I started to write a little bit once I’d moved. However, I didn’t feel as much need. I still carried the notebook and the pencils, even though I didn’t have much to say. I find it really easy to write when I’m upset at someone or something. It is easiest to write when I’m mad at myself. I think my last counselor would have a field day with this, but a few weeks ago, I sketched a candle while sitting at a bar as I sipped my beer. It was nostalgic and oddly comforting. Since then, I’ve drawn something almost every day. Yesterday, I bought a sketchbook and higher-quality pencils instead of the dollar store ones I had before.
I don’t know what this means. I don’t know why I’m doing it. But my spirits have been higher in the past week than they have been in most of my adult life. There’s something about rediscovering a pastime like this after almost forgetting you ever even did it.

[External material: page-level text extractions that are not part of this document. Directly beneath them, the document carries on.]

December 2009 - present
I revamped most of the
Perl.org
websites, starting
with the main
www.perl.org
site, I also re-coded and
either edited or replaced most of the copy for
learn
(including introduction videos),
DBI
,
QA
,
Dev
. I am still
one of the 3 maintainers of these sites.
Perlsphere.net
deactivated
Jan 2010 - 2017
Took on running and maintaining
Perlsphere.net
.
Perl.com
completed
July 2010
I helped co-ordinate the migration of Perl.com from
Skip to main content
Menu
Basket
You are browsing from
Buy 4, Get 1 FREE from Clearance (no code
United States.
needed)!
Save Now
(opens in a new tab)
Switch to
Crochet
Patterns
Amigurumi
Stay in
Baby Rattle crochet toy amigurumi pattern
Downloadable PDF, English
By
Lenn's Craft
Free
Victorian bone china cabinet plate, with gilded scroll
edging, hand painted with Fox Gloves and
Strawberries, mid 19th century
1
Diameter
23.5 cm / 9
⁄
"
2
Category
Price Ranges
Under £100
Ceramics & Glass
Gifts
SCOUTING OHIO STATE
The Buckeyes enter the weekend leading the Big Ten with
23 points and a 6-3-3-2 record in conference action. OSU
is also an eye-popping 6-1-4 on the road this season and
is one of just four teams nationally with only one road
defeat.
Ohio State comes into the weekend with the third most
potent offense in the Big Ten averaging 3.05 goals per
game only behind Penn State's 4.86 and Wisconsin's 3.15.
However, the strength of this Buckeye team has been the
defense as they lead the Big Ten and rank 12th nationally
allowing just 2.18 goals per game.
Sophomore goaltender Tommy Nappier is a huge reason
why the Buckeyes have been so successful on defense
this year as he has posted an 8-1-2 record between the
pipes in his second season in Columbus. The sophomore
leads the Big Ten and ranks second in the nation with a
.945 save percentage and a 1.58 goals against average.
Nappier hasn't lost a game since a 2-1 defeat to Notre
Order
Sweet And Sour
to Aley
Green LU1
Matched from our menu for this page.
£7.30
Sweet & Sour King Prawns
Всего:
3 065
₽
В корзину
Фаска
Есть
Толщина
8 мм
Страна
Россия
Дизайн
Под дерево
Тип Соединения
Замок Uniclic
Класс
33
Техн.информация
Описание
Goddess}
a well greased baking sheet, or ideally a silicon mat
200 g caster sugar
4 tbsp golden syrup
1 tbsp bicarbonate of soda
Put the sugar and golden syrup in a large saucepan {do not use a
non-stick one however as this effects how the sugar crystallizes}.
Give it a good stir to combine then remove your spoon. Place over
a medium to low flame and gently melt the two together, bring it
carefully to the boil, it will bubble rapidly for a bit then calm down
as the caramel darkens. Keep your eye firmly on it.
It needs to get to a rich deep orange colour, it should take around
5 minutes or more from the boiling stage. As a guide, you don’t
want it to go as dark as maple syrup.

I think I’m going to stick with this one, alongside my obsession with plants and hi-fi electronics. I think that this rediscovery probably says something about my state of mind—where my head is at currently. Maybe it’s the sunlight in the new apartment, or perhaps I’m actually happy. Whatever it is, I like it, and I can’t stop sketching.





Schedule and Uploads
Stream this week will be Tuesday - Thursday so I can get to work on the next big video project next Friday. This week I will finish FoTF and another small project I started this weekend.